═════ SELECTION ═════

A Reuters report explained that the NEOM project will benefit from the region’s unique climatic conditions, with direct sunlight available for more than 300 days per year and consistent wind speeds exceeding 10 meters per second, significantly reducing renewable electricity costs and giving the project an enormous competitive advantage over rivals in Chile and Australia.

“The NEOM green hydrogen project is not merely an energy project — it is a clear declaration that Saudi Arabia intends to lead the global energy transition with the same force that drove its dominance of the oil market for decades. The scale and ambition are unmatched anywhere else in the world.”
McKinsey report on the future of hydrogen

ACWA Power: Saudi Arabia’s Driving Force Behind Hydrogen Projects

ACWA Power — partially owned by Saudi Arabia’s Public Investment Fund — is the primary engine of the Kingdom’s hydrogen strategy and the broader regional effort. Beyond its pivotal partnership in the NEOM project, the company is aggressively expanding its green hydrogen project portfolio worldwide.

ACWA Power’s hydrogen portfolio includes:

  • NEOM Green Hydrogen Company (NGHC): The flagship partnership with Air Products to produce 1.2 million tons annually of green ammonia, valued at $8.4 billion.
  • Hydrogen Projects in Oman: ACWA Power has signed agreements to develop green hydrogen projects in the Duqm Special Economic Zone with massive production capacity.
  • Projects in Central Asia and Africa: The company is exploring green hydrogen development opportunities in Uzbekistan, Egypt, and South Africa.
  • Electrolyzer Technologies: ACWA Power is investing in partnerships with electrolyzer manufacturers to secure the supply chain and reduce costs, including PEM and alkaline technologies.

A BloombergNEF report noted that ACWA Power holds one of the world’s largest green hydrogen project pipelines under development, with plans to achieve production capacity exceeding 4 million tons of hydrogen annually by 2035. The company’s total hydrogen sector investments are estimated at more than $15 billion over the next decade. The company’s strategic plan indicates that hydrogen will represent more than 30% of its total portfolio by 2030, compared to less than 10% currently.

ACWA Power is also developing an integrated value chain encompassing green hydrogen production, conversion to green ammonia for export via specialized carriers, and exploration of other applications such as green methanol and sustainable aviation fuel (SAF). This direction strengthens the company’s position as a global clean energy player and supports Vision 2030 goals to diversify the Saudi economy away from oil dependence.

Masdar’s Hydrogen Strategy: From Abu Dhabi to Global Markets

Masdar — Abu Dhabi’s clean energy arm — is pursuing an ambitious strategy to become a leading player in the global green hydrogen market. Masdar aims to build production capacity of one million tons of green hydrogen annually by 2030, with ambitions to reach more than 3 million tons by 2035.

═════ DATA ENTRIES ═════

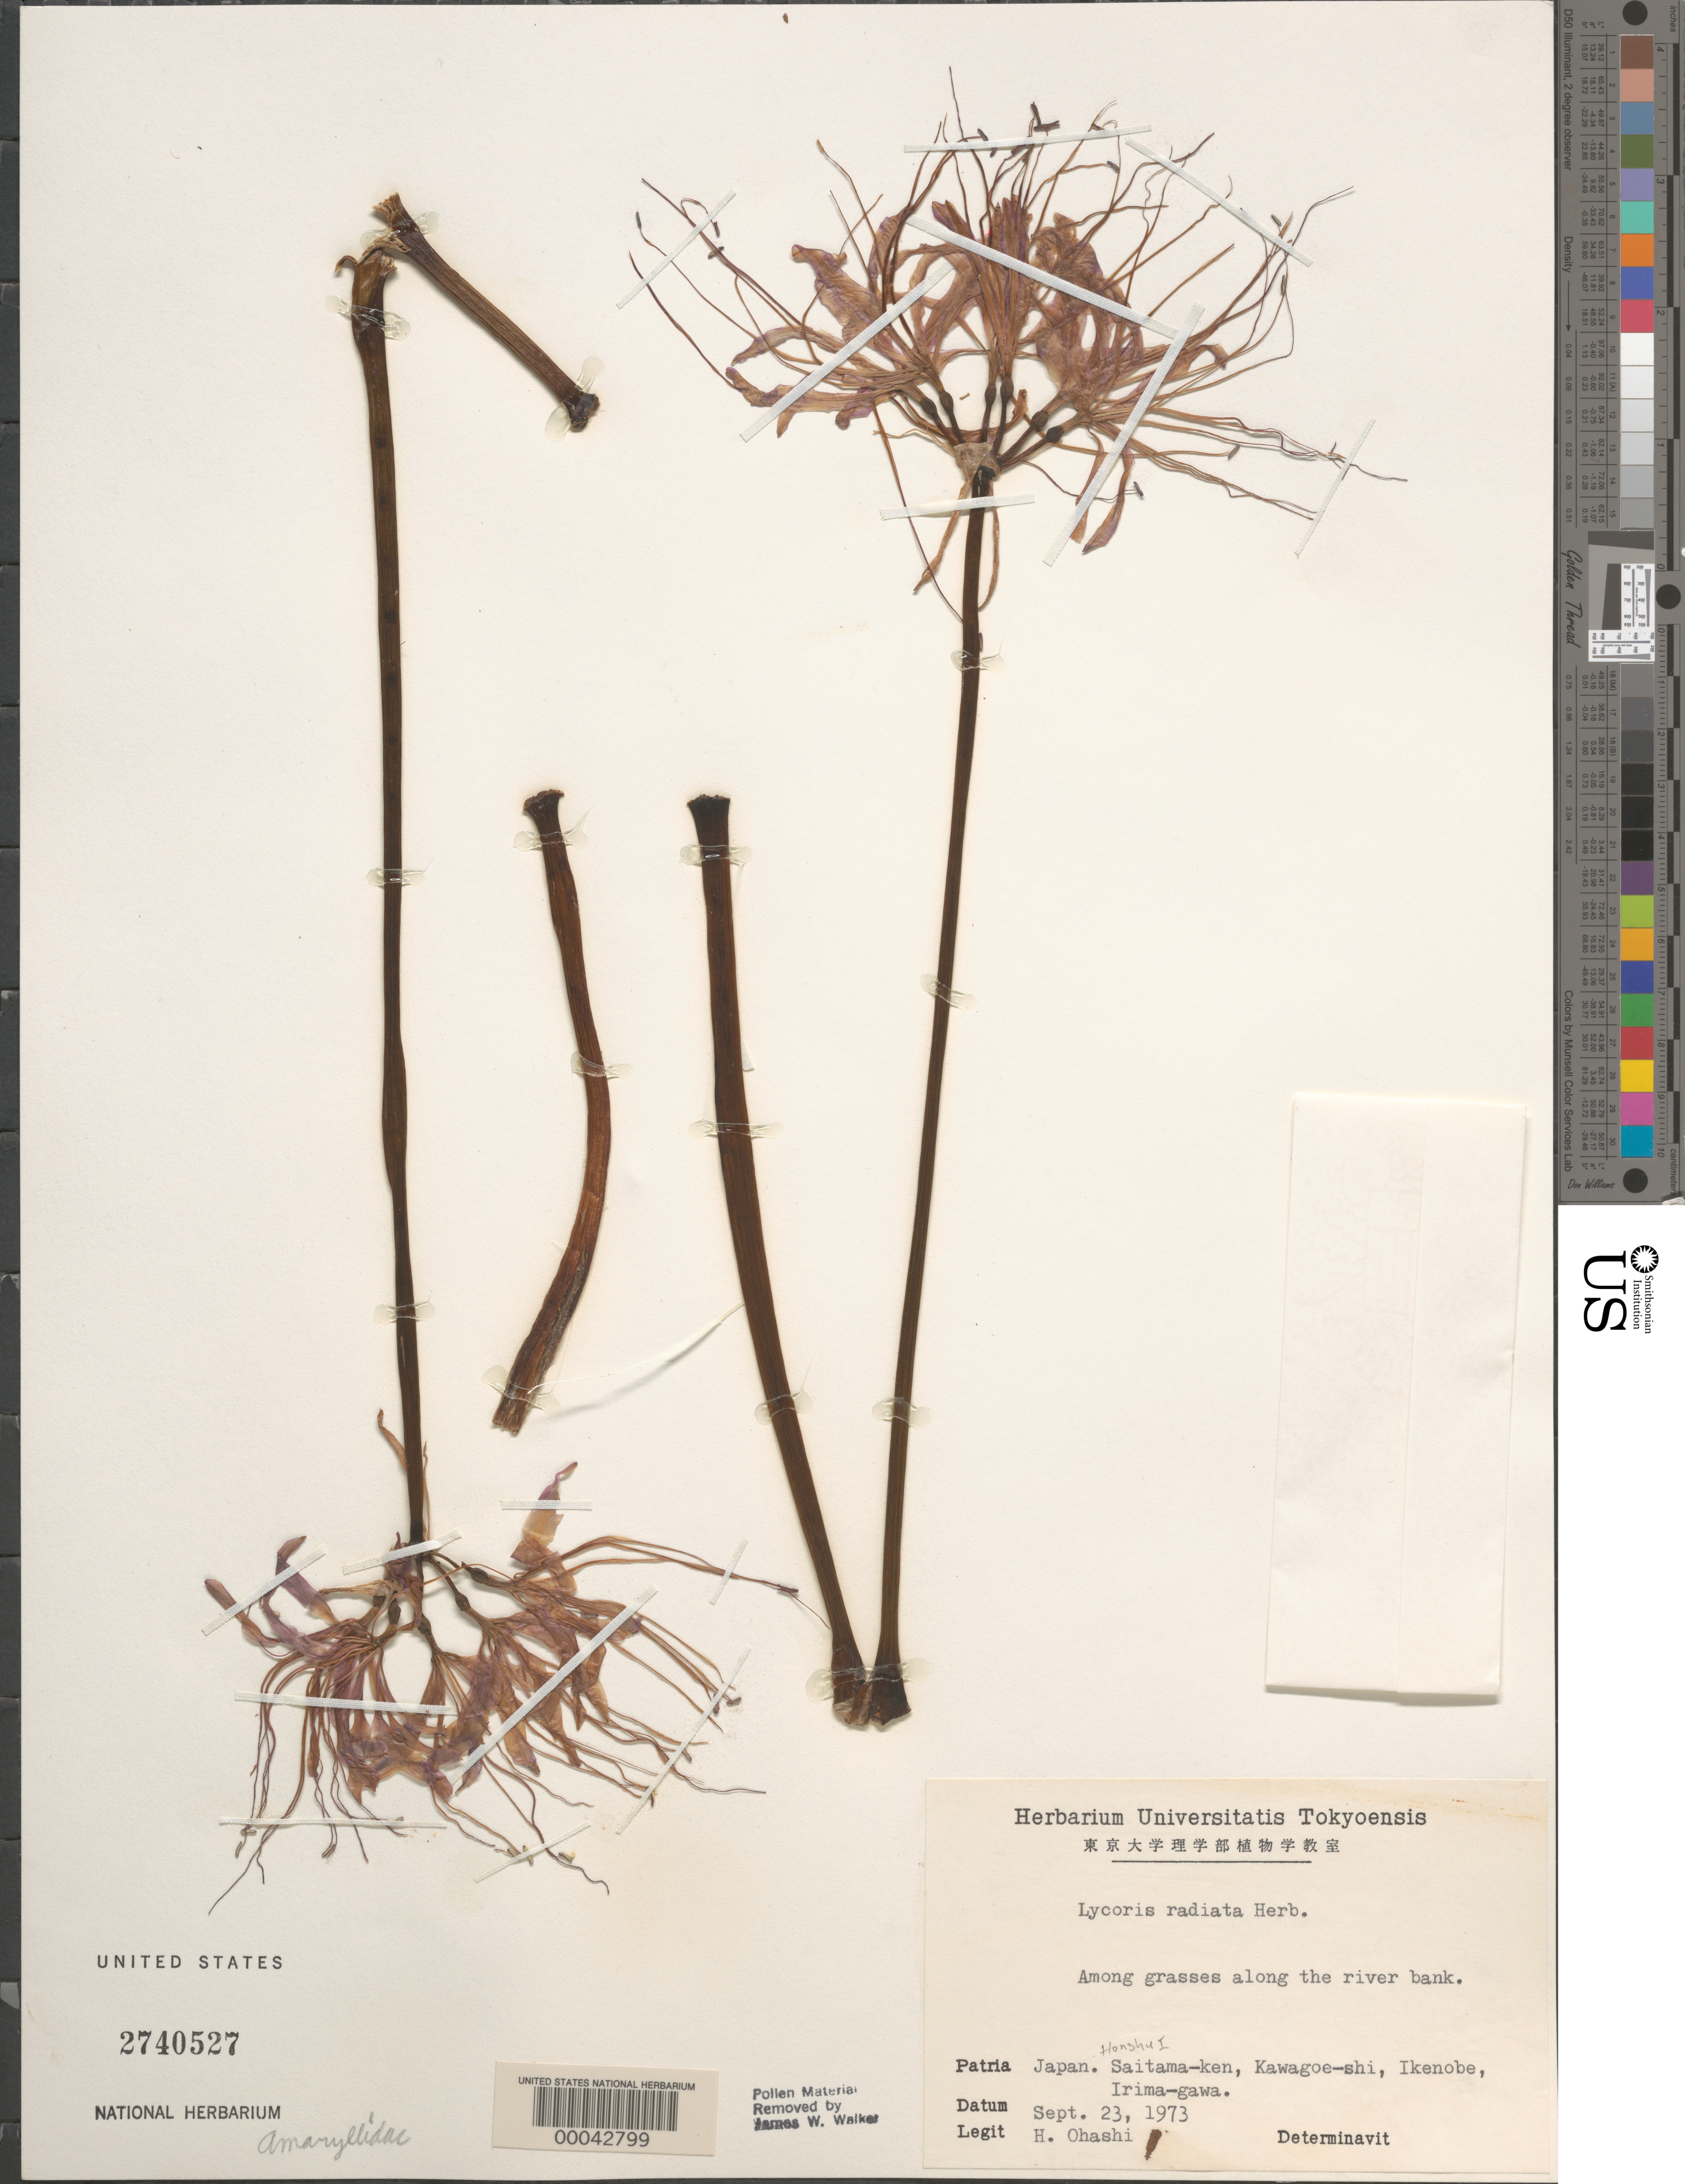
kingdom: Plantae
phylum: Tracheophyta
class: Liliopsida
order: Asparagales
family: Amaryllidaceae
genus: Lycoris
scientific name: Lycoris radiata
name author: Herb.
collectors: H. Ohashi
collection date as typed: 23 Sep 1973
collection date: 1973-09-23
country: Japan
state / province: Saitama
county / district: Kawagoe-shi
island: Honshu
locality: Kawagoe-shi, ikenobe, irima-gawa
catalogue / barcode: US 2740527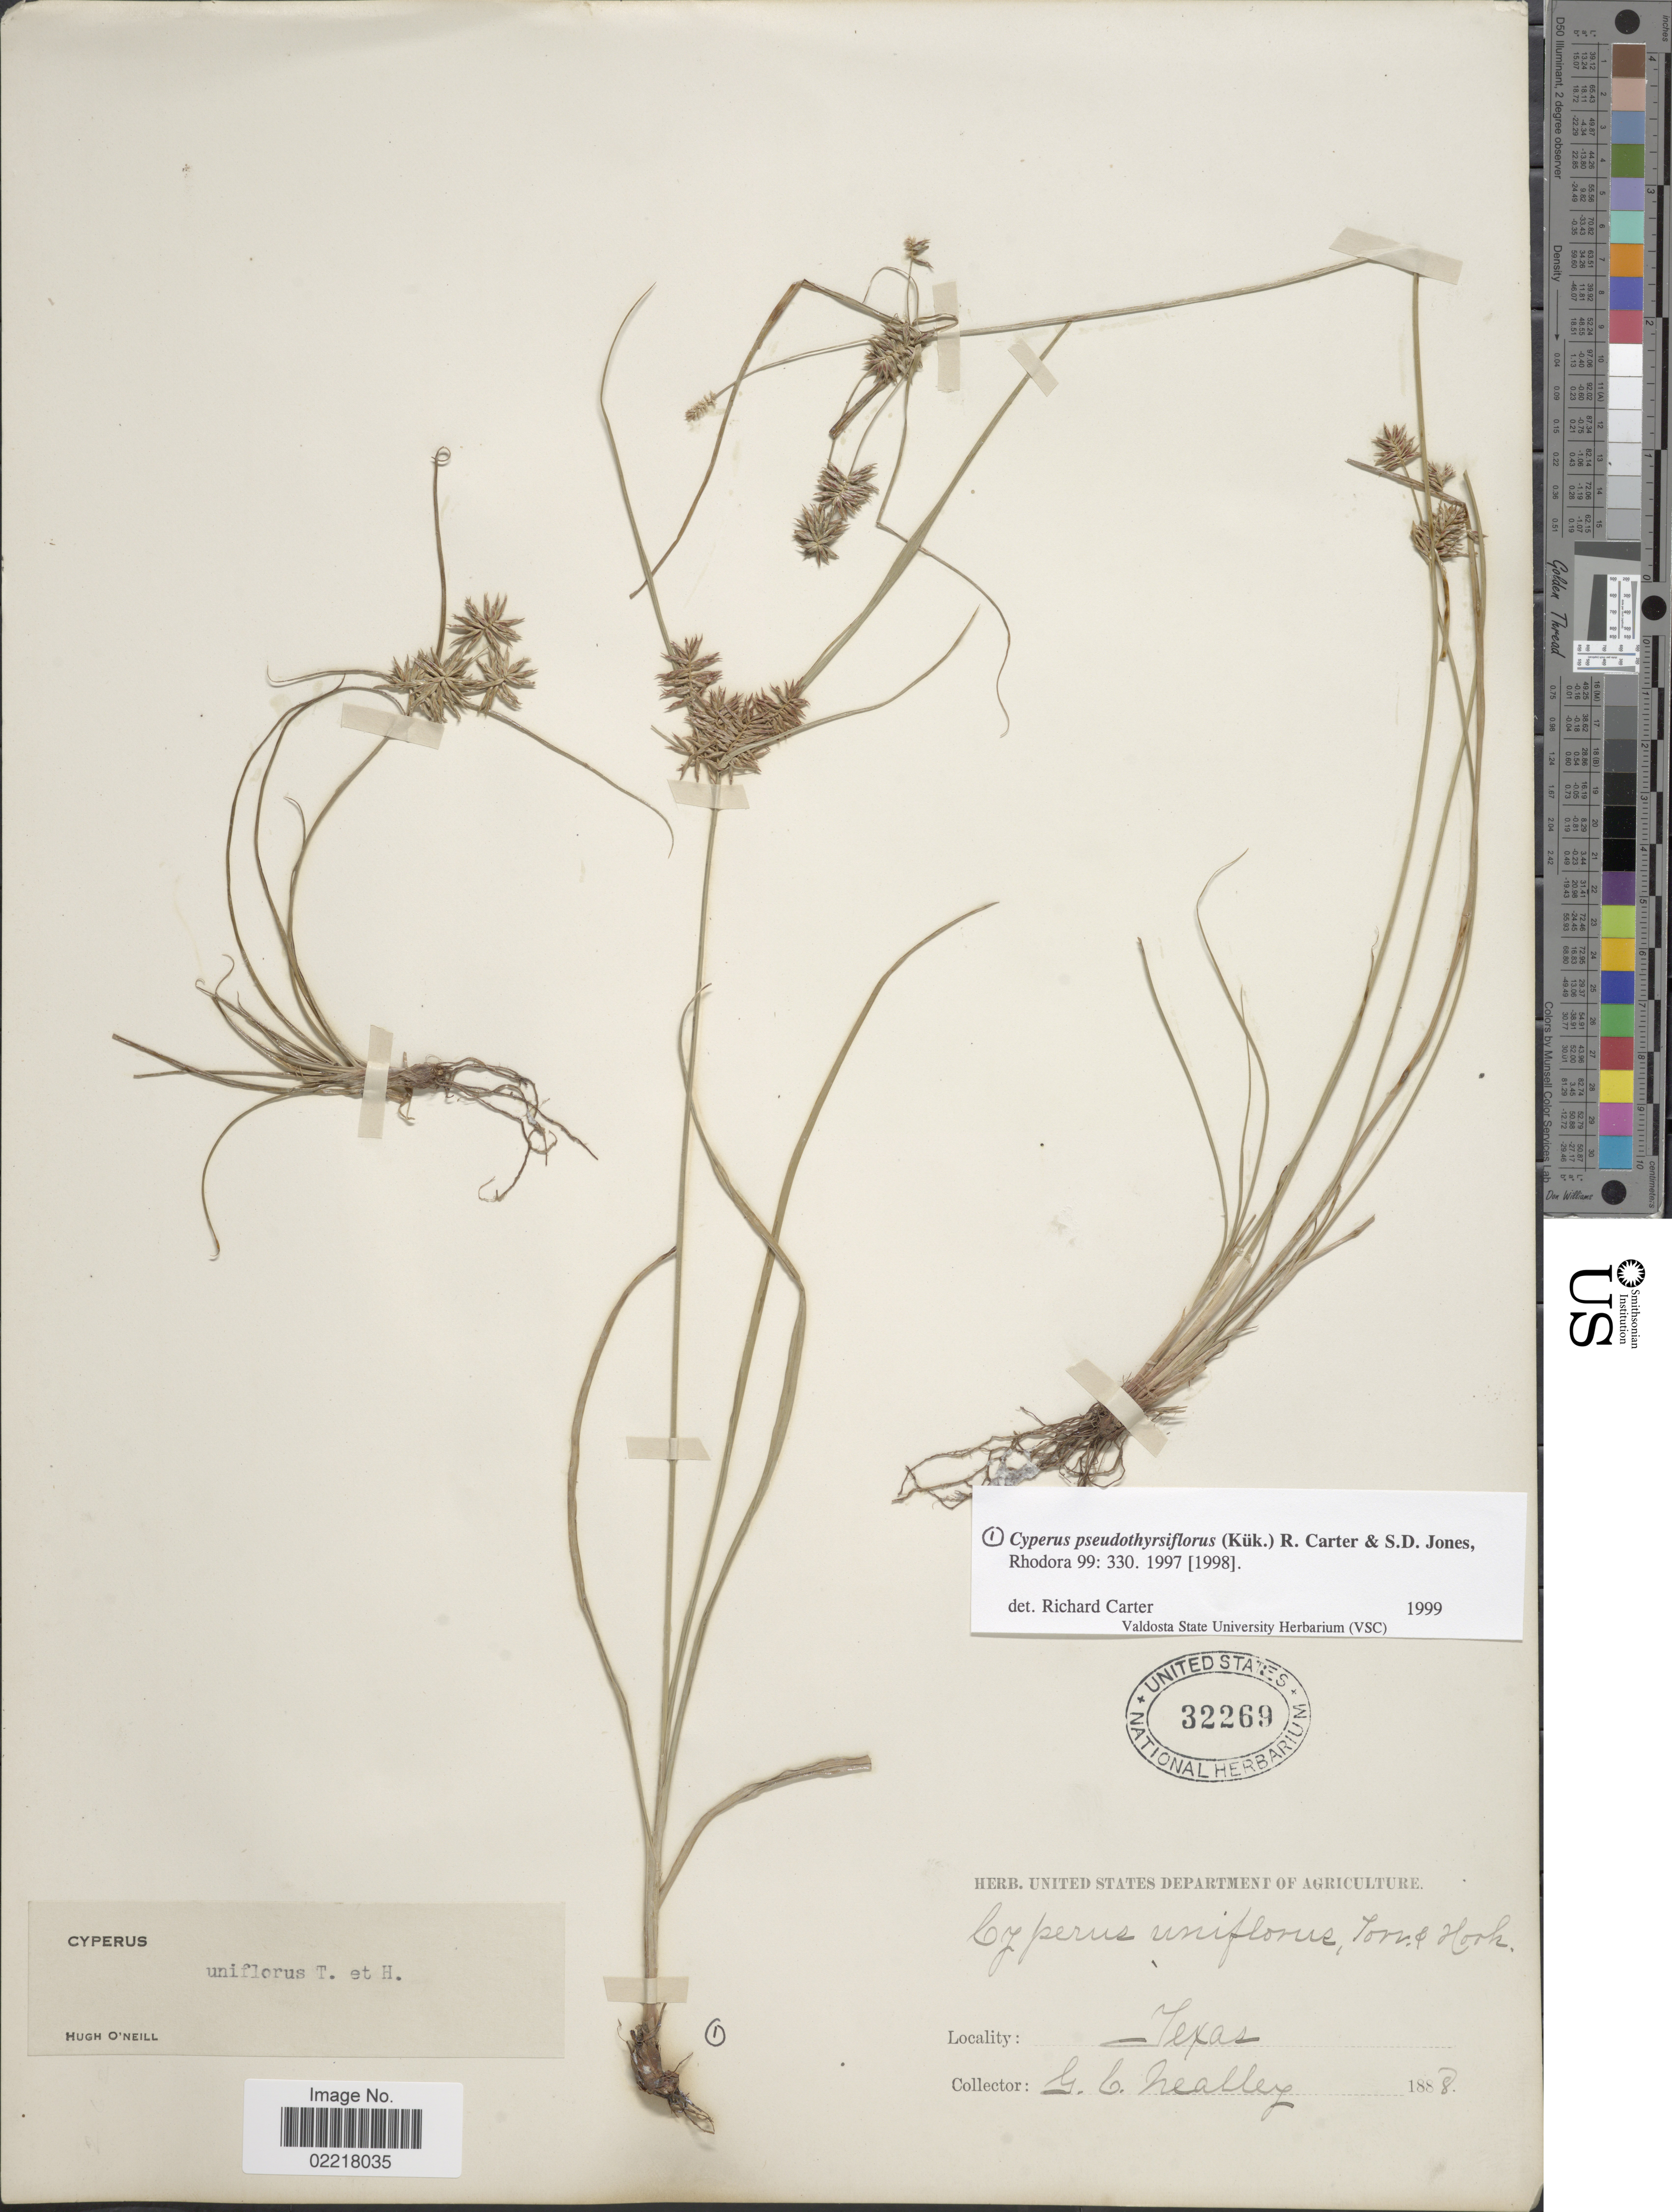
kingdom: Plantae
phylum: Tracheophyta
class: Liliopsida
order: Poales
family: Cyperaceae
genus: Cyperus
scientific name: Cyperus pseudothyrsiflorus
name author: (Kük.) R. Carter & S.D. Jones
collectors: G. C. Nealley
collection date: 1888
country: United States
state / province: Texas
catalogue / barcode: US 32269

═════

STATED TASK:
Rewrite the stretch of the hydrogen text from "ACWA Power’s hydrogen" through "massive production capacity.", putting "leading" in place of "flagship". The collection entries stand apart from the hydrogen text as separate material.

FINAL ANSWER:
ACWA Power’s hydrogen portfolio includes:

  • NEOM Green Hydrogen Company (NGHC): The leading partnership with Air Products to produce 1.2 million tons annually of green ammonia, valued at $8.4 billion.
  • Hydrogen Projects in Oman: ACWA Power has signed agreements to develop green hydrogen projects in the Duqm Special Economic Zone with massive production capacity.